The TextFire Hoax

"What TextFire has done, I think, is to make it clear that the best reason for enforcing anonymity
in the Annual Short I-F Competition is not to protect the first-timers, but to entertain us."
-- Den of Iniquity


On April 3rd, 1998, the maintainer of the IF Archive posted a routine "Recent Additions to the Interactive Fiction Archive" article to the newsgroups. Among the list of new arrivals was this entry:

ftp://ftp.gmd.de/if-archive/games/demos/12pack.zip
   the TextFire 12-Pack, the first in a series of annual demonstration
   packages by TextFire, Inc.
   This package contains demos of the following games:
   Inform:
      Revenge of the Killer Surf Nazi Robot Babes from Hell
      Bad guys
      An Exploration of Colour
      Flowers for Algernon
      Once: A Fable for the Lost
      Zugzwang: The Interactive Life of a Chess Piece
   TADS:
      Coma! An Interactive Action Thriller
      The U.S. Men's Hockey Team Olympic Challenge!
      The Inanimator
      Insomnia
      Jack's Adventures, or
         On The Run In Fairyland with a Golden Goose and a Magic Guitar
      Operate! An interactive adaptation of the popular parlor game
      Pumping!
      A Tenuous Hold
      Verb!
   Hugo:
      Will The Real Marjorie Hopkirk Please Stand Up? An Assassin's
      Nightmare!

So people downloaded the "demo" games, started playing them, and quickly realized that something was awry. Several somethings, in fact.

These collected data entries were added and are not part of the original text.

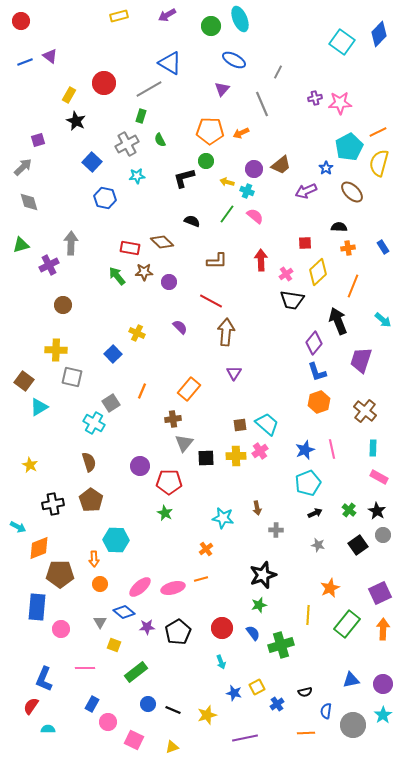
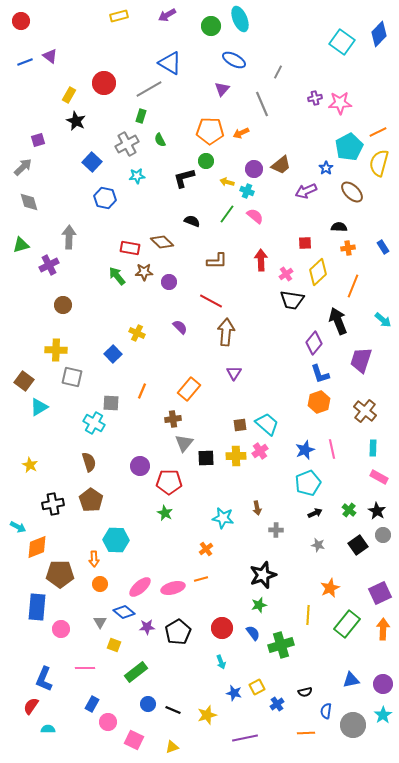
gray arrow at (71, 243): moved 2 px left, 6 px up
blue L-shape at (317, 372): moved 3 px right, 2 px down
gray square at (111, 403): rotated 36 degrees clockwise
orange diamond at (39, 548): moved 2 px left, 1 px up
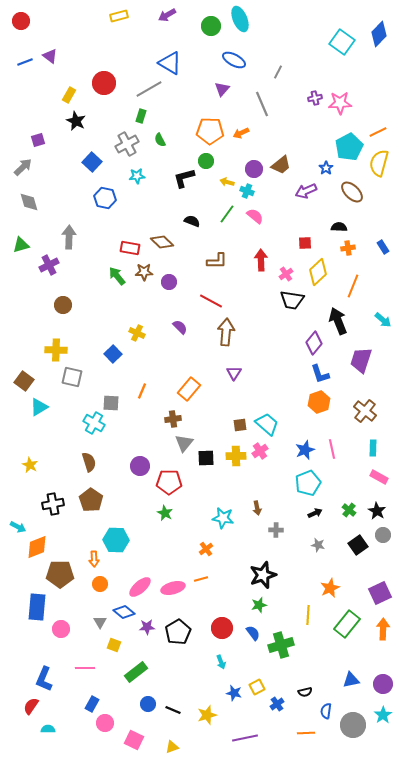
pink circle at (108, 722): moved 3 px left, 1 px down
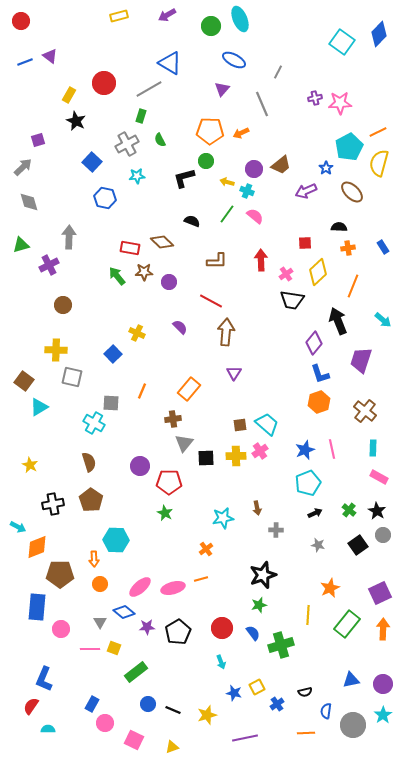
cyan star at (223, 518): rotated 20 degrees counterclockwise
yellow square at (114, 645): moved 3 px down
pink line at (85, 668): moved 5 px right, 19 px up
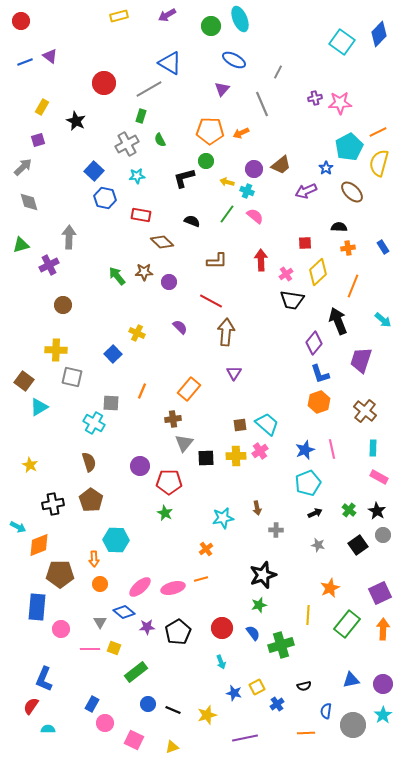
yellow rectangle at (69, 95): moved 27 px left, 12 px down
blue square at (92, 162): moved 2 px right, 9 px down
red rectangle at (130, 248): moved 11 px right, 33 px up
orange diamond at (37, 547): moved 2 px right, 2 px up
black semicircle at (305, 692): moved 1 px left, 6 px up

  1. Where did 14 new authors of IF come from? A freak wormhole? No one knew any of them, and none of them had ever been seen posting to rec.games.int-fiction or rec.arts.int-fiction.
  2. The readme file for the TextFire 12-Pack mentioned, among other tall claims, that it would have a booth at the "First Annual Festival of Interactive Fiction". This was the first anyone else in the IF community had heard of such an event.
  3. The TextFire authors' bios were just a tad..well, silly. Certain bits of them were also suspiciously reminiscent of certain ifMUD regulars.
  4. The games claimed to be demos for full-length games to come, but few of them played like demos. Most of them left the players wondering what more could possibly be done with the subject matter.

    Soon an all-out, free-for-all inquisition had begun, with every author from Graham Nelson to the infamous Rybread Celsius accused of complicity. I'll let you find out the rest for yourself. Below are some links to postings made during that time, to other related information, and to the games themselves.


    On April 28th, Scott Starkey posted a pointer to TextFire's official homepage on r.g.if. It is written from the point of view of an insider and has lots of fun behind-the-scenes info, including a more complete timeline which shows both sides of the experience.